On Monday, Boston Scientific signed a temporary agreement with C.R. Bard to start selling one of them. Called the Lutonix, it is a drug-coated inflatable balloon originally designed by a firm of the same name in New Hope. It competes with Medtronic's In. Pact Admiral, which received regulatory approval last month.

The market for drug-coated balloons to treat peripheral artery disease could hit $100 million in 2015, the first full year when they'll be available for patients in the United States. That figure could double or triple within several years given recent trends in vascular surgery, analysts say.

Peripheral artery disease affects about 8 million people in the U.S., but the most common surgical treatments for major cases require painful and expensive repeat procedures.

Narrow arteries don't carry oxygen and nutrients as effectively as healthy ones do. Minneapolis vascular surgeon Dr. Peter Alden said the thigh's main artery is particularly prone to narrowing as fatty tissue and other material build up inside the vessel, leading to peripheral artery disease in the superficial femoral artery. But surgical treatment, even minimally invasive techniques, causes trauma whose healing makes the blood vessel narrow again.
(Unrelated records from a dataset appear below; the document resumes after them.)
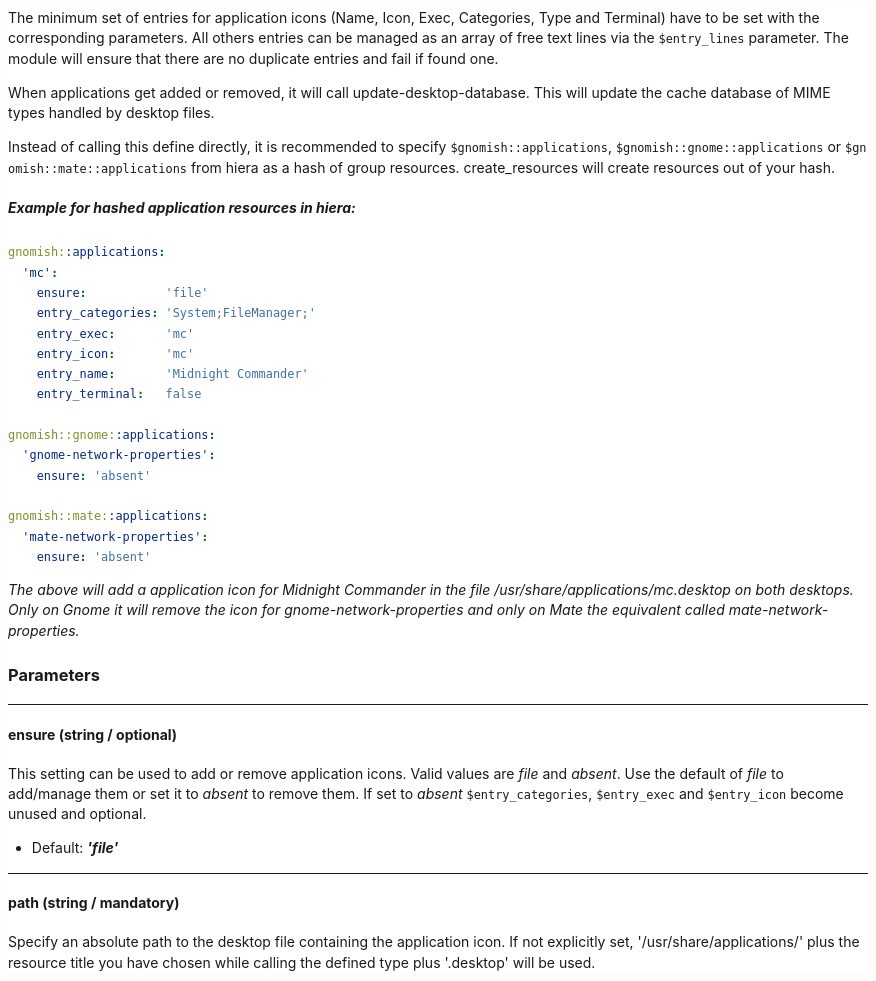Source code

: The minimum set of entries for application icons (Name, Icon, Exec, Categories, Type and Terminal) have to be set with the corresponding
parameters. All others entries can be managed as an array of free text lines via the `$entry_lines` parameter. The module will ensure
that there are no duplicate entries and fail if found one.

When applications get added or removed, it will call update-desktop-database. This will update the cache database of MIME types handled
by desktop files.

Instead of calling this define directly, it is recommended to specify `$gnomish::applications`, `$gnomish::gnome::applications` or
`$gnomish::mate::applications` from hiera as a hash of group resources. create_resources will create resources out of your hash.

##### Example for hashed application resources in hiera:
```yaml
gnomish::applications:
  'mc':
    ensure:           'file'
    entry_categories: 'System;FileManager;'
    entry_exec:       'mc'
    entry_icon:       'mc'
    entry_name:       'Midnight Commander'
    entry_terminal:   false

gnomish::gnome::applications:
  'gnome-network-properties':
    ensure: 'absent'

gnomish::mate::applications:
  'mate-network-properties':
    ensure: 'absent'
```
*The above will add a application icon for Midnight Commander in the file /usr/share/applications/mc.desktop on both desktops. Only on
Gnome it will remove the icon for gnome-network-properties and only on Mate the equivalent called mate-network-properties.*

### Parameters

---
#### ensure (string / optional)
This setting can be used to add or remove application icons. Valid values are *file* and *absent*. Use the default of *file* to
add/manage them or set it to *absent* to remove them. If set to *absent* `$entry_categories`, `$entry_exec` and `$entry_icon` become
unused and optional.

- Default: ***'file'***

---
#### path (string / mandatory)
Specify an absolute path to the desktop file containing the application icon. If not explicitly set, '/usr/share/applications/' plus
the resource title you have chosen while calling the defined type plus '.desktop' will be used.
In some cases, a flexible metal mesh tube called a stent is left inside the artery to prop it open — but arteries can narrow inside a stent as well. This has led to "frustrating" treatment options, like putting a new peripheral stent inside an older failed one, Alden said.

A drug-coated balloon like the Lutonix is intended to improve the rate of surgical success. A doctor feeds the artery-sized balloon into the clogged vessel and precisely inflates it, widening the vessel and coating the inside of it with a cancer drug called paclitaxel, which stops cells from dividing rapidly at an early stage and re-closing the artery.

Last October the Food and Drug Administration approved Lutonix, citing favorable results in clinical studies. After a year, one study found Lutonix patients avoided re-narrowing after 65 percent of surgeries, compared with 53 percent for patients with traditional untreated balloon treatments. However, longer-term research is ongoing in the U.S. and Europe.

Then in January, the FDA approved Medtronic's In. Pact Admiral drug-coated balloon, citing company data that found an even wider gap between the two groups. Medtronic expects its recent $49.9 billion acquisition of Covidien, which has a large vascular surgery sales force, will accelerate its sales of the Admiral balloon.

Boston Scientific, which employs about 5,000 people in the Twin Cities, declined to release financial details of its agreement to start selling C.R. Bard's Lutonix. But Boston peripheral-interventions division President Jeff Mirviss said in an interview that the agreement is intended to last until the company can market its own drug-coated balloon, called the Ranger. Boston also intends to market a drug-releasing peripheral-artery stent — a technology that has been available for cardiac stents for years.

"This agreement does not change our long-term plans with regard to any of our drug-eluting technologies, to include both drug-coated balloons and drug-eluting stents," Mirviss said. "The advent of drug eluting technologies in the leg has the similar value proposition that it does in the coronary arteries, in that it can reduce the need for repeat interventions for patients suffering with peripheral artery disease. That is obviously not only good for patients, but it also helps lower the overall cost for health care for patients."

Critics say peripheral stents are more difficult to use because arteries in the legs bear much more torsion and kinking. But Mirviss noted that patients with more serious peripheral artery disease may still benefit from having a permanent "scaffold" left in the vessel.